Review: A Brief History of Earth by Andrew Knoll

 Andrew Knoll tells the story of Earth, its formation, its changes over time, and especially, the story of the interaction of life and geology over that time.  Few if any are more steeped in that story or have contributed more to unravelling it.  The early Earth was not much like Earth today and we could not have lived on it.  Once the crust cooled enough to solidify and for water to condense and form oceans, there were oceans and probably relatively few and small bits of land.  There was no oxygen, so nothing for us to breathe.  A steady stream of potent UV radiation would have made it impossible for land plants and animals of today to live even if there had been oxygen.

Nonetheless, the first signs of life appear in the oldest rocks only about a billion years after the planet formed.   How these were found and identified is one of the great detective stories of natural science, and it is told well here.  The subsequent evolution of cyanobacteria is one of the great watersheds in the life history of the Earth, because they were the first to use a form of photosynthesis that produced oxygen as a byproduct.  It would take much of a billion years before significant oxygen would appear in our atmosphere, but even then, not much – perhaps only one percent or so of present values, and not enough for even a beetle to live, but, apparently enough for the first eukaryotes, the first cells like those we are made of, with complex internal structures including the mitochondria that power our cells.
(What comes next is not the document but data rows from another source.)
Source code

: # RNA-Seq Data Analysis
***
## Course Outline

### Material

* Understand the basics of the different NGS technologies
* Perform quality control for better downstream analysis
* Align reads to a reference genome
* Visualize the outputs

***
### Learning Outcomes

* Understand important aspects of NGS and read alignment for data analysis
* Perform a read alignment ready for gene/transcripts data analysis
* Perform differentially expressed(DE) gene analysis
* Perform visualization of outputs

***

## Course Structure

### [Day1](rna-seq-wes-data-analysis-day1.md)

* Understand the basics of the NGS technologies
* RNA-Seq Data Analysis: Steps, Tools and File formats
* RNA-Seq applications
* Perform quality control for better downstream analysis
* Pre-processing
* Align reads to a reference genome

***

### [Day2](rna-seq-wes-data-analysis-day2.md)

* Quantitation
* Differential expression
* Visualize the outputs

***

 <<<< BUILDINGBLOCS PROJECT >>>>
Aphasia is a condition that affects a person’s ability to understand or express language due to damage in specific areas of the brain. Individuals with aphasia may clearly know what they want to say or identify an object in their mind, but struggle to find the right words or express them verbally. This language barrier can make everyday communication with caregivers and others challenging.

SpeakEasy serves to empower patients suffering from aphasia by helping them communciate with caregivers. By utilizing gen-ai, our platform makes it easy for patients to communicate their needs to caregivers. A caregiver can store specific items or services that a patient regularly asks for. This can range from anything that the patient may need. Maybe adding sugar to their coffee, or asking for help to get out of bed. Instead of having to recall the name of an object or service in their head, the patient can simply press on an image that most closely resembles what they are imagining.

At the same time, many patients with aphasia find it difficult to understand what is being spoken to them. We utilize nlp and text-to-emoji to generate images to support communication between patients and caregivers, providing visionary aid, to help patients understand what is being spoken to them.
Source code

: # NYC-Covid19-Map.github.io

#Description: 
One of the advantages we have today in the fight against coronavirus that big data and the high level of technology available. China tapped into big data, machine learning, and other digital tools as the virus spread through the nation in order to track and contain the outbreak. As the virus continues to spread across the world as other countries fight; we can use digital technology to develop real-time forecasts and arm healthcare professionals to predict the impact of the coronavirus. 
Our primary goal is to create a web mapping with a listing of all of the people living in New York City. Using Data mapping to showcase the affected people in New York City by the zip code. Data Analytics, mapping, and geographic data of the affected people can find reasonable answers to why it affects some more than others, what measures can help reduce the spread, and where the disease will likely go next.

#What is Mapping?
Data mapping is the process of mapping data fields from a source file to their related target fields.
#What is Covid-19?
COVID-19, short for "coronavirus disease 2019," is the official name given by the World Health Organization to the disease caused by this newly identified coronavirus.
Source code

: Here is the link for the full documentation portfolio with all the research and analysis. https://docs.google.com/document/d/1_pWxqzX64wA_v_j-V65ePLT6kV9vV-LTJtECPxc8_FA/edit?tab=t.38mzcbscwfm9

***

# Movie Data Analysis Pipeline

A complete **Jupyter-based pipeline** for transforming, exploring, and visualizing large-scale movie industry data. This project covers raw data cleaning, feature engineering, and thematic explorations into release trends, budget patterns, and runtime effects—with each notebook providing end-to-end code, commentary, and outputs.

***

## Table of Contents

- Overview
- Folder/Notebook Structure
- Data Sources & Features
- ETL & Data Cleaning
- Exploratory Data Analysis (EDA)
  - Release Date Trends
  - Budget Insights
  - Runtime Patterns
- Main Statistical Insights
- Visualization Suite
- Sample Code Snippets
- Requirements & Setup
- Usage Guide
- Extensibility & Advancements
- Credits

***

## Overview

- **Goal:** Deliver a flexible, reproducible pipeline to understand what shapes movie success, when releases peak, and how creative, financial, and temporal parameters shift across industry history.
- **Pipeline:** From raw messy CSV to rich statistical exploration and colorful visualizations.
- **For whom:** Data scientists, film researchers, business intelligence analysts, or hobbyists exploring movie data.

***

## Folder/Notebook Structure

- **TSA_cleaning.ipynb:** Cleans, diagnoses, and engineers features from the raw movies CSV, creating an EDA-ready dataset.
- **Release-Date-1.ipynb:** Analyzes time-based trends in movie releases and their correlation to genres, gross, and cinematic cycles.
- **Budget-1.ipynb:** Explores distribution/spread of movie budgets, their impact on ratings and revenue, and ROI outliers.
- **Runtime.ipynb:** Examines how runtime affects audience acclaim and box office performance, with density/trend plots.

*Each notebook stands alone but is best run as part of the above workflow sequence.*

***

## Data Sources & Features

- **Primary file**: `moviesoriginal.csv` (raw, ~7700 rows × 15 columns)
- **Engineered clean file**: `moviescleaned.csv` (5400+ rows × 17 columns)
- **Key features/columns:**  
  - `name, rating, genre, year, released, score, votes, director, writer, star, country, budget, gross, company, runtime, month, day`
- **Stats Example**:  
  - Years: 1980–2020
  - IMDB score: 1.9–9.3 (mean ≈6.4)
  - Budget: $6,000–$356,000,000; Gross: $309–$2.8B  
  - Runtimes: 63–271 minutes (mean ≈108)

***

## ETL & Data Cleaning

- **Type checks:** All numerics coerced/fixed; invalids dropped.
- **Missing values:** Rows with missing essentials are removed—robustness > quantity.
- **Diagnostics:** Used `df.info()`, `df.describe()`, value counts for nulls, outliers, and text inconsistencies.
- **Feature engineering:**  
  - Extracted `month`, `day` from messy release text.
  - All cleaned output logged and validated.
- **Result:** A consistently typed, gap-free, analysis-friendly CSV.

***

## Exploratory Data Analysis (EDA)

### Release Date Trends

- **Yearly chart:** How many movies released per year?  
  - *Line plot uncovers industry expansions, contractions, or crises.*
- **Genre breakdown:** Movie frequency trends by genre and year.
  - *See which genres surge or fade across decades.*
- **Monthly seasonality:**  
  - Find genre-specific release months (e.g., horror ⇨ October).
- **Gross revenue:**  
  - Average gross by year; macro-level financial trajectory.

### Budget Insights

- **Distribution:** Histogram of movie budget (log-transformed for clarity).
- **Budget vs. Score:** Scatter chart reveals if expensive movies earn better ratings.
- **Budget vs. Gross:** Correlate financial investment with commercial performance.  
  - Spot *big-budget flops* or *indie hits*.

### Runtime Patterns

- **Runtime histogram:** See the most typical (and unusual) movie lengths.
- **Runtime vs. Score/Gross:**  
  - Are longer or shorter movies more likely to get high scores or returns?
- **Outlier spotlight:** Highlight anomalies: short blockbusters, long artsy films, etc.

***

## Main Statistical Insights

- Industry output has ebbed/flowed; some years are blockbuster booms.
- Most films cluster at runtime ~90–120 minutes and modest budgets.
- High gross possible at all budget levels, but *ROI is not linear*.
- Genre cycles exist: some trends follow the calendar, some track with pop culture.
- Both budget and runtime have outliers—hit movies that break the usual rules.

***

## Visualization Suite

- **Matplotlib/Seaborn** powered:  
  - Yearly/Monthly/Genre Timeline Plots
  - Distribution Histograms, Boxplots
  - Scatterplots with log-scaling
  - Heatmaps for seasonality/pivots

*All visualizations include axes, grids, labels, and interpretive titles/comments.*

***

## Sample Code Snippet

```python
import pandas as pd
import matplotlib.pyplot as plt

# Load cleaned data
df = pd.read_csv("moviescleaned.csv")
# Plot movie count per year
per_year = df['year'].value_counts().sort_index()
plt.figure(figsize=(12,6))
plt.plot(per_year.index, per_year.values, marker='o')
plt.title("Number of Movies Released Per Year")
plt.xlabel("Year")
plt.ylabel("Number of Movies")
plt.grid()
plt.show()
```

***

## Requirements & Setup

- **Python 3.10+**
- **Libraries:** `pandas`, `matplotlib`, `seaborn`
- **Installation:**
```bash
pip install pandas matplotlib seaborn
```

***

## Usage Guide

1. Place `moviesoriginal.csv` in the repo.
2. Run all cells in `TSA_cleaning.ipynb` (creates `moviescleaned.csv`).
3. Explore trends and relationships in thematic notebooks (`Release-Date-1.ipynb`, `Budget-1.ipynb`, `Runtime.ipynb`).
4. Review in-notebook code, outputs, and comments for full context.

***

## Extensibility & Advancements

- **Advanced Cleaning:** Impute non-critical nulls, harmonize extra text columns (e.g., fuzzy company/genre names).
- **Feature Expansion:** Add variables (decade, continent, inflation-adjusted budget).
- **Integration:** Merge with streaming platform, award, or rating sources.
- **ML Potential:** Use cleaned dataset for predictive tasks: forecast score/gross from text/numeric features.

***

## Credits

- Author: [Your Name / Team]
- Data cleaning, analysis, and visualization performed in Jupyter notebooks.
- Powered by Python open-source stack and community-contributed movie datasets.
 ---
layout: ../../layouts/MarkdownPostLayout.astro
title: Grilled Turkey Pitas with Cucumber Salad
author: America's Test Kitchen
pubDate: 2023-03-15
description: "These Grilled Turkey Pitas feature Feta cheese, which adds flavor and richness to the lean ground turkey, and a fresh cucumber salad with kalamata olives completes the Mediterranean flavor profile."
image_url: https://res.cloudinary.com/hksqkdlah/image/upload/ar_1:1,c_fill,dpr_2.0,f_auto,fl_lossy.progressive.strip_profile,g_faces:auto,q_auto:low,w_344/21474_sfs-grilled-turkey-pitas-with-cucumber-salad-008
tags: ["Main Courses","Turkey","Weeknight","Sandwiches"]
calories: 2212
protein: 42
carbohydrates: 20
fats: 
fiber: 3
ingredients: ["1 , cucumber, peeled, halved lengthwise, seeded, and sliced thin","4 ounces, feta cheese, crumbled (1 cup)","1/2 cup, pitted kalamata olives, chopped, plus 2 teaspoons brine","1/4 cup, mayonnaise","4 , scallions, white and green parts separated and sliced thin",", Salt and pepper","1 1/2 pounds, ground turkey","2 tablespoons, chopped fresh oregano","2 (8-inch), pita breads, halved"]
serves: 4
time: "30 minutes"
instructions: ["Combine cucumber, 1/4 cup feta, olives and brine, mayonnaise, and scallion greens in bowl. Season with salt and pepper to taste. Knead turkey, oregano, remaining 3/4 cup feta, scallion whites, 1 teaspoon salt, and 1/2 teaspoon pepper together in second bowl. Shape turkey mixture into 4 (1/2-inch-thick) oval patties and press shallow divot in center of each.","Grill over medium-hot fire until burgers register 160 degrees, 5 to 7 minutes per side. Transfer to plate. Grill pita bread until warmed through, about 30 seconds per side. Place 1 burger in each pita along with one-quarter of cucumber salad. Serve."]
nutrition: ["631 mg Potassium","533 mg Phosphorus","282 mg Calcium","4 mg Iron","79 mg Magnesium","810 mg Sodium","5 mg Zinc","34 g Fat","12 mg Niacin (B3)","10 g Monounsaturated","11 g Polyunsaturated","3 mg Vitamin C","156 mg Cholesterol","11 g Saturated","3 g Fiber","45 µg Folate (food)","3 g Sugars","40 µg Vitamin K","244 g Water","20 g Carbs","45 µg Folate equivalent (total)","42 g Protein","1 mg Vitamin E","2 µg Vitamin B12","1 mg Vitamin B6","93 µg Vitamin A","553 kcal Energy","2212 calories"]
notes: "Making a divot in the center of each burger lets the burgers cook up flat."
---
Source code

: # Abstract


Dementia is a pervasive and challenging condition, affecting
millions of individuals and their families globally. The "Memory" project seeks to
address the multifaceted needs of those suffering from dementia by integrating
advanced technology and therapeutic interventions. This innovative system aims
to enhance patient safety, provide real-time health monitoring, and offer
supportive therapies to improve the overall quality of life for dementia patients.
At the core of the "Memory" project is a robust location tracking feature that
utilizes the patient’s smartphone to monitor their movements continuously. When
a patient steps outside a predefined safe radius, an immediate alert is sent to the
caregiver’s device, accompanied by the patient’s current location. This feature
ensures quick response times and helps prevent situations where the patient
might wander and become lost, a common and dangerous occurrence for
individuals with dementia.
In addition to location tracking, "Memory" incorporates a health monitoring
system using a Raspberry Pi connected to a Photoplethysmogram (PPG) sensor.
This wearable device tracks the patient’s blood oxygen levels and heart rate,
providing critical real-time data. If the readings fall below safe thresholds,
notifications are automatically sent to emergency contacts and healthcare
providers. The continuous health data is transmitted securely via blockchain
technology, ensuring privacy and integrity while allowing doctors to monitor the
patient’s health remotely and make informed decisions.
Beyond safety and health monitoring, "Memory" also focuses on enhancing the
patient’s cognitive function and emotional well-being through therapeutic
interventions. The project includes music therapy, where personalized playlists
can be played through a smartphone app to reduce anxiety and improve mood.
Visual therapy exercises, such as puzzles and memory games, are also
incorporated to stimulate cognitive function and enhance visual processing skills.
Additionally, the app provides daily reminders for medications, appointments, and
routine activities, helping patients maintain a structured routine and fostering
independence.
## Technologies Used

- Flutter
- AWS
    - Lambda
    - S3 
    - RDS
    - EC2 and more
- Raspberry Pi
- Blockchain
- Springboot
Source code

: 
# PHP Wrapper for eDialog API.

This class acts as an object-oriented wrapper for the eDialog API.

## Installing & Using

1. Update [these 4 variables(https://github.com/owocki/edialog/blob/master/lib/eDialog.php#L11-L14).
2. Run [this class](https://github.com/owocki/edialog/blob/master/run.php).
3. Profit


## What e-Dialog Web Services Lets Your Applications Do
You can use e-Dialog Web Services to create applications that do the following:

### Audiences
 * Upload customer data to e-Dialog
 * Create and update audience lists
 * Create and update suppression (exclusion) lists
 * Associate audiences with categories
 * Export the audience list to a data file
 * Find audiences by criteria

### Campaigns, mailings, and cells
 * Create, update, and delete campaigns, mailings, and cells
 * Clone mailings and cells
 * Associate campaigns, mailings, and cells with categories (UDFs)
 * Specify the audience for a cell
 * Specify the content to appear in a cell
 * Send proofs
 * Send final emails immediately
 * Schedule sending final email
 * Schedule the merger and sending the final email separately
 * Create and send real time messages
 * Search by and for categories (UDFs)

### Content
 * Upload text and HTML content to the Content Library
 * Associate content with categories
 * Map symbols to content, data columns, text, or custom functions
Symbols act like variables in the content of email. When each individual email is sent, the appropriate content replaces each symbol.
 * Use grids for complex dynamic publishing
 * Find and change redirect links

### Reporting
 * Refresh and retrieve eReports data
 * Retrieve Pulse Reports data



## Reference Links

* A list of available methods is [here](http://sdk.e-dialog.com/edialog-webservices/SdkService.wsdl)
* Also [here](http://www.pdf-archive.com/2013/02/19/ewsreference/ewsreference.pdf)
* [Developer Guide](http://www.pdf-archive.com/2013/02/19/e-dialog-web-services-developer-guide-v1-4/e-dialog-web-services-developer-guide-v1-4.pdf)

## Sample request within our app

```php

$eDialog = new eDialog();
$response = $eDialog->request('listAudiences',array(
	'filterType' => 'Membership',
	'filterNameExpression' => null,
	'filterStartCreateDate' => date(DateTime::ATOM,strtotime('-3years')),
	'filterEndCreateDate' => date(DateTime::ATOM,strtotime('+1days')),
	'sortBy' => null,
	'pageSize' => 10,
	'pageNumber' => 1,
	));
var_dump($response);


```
Geology, especially the movement of tectonic plates, was already making thing complicated.  Several times vast ice sheets covered the planet producing snowall Earths with even much of the oceans frozen.  After the last one, oxygen increased dramatically, and with the Cambrian Explosion, larger animals with hard parts appeared in vast profusion.  Later, plants and then animals would invade the land, and a world much more like our own took shape.  Amphibians developed, and later dinosaurs and mammals.

Knoll is a graceful and immensely erudite author, and he tells this story well.   His focus is always on the interplay of geology and life, and how their story has been deciphered.  His last chapter focuses on the latest dominant species and the vast and perilous changes it is (we are) making to the Earth.

From his acknowledgments: THIS BOOK DISTILLS the fruits of a lifetime spent trying to understand our planet and the life it sustains. Through research on five continents and teaching, first at Oberlin College and then for nearly four decades at Harvard, I have learned a tremendous amount about Earth’s past, present, and probable future. 

Knoll, Andrew H.. A Brief History of Earth (p. 231). Custom House. Kindle Edition.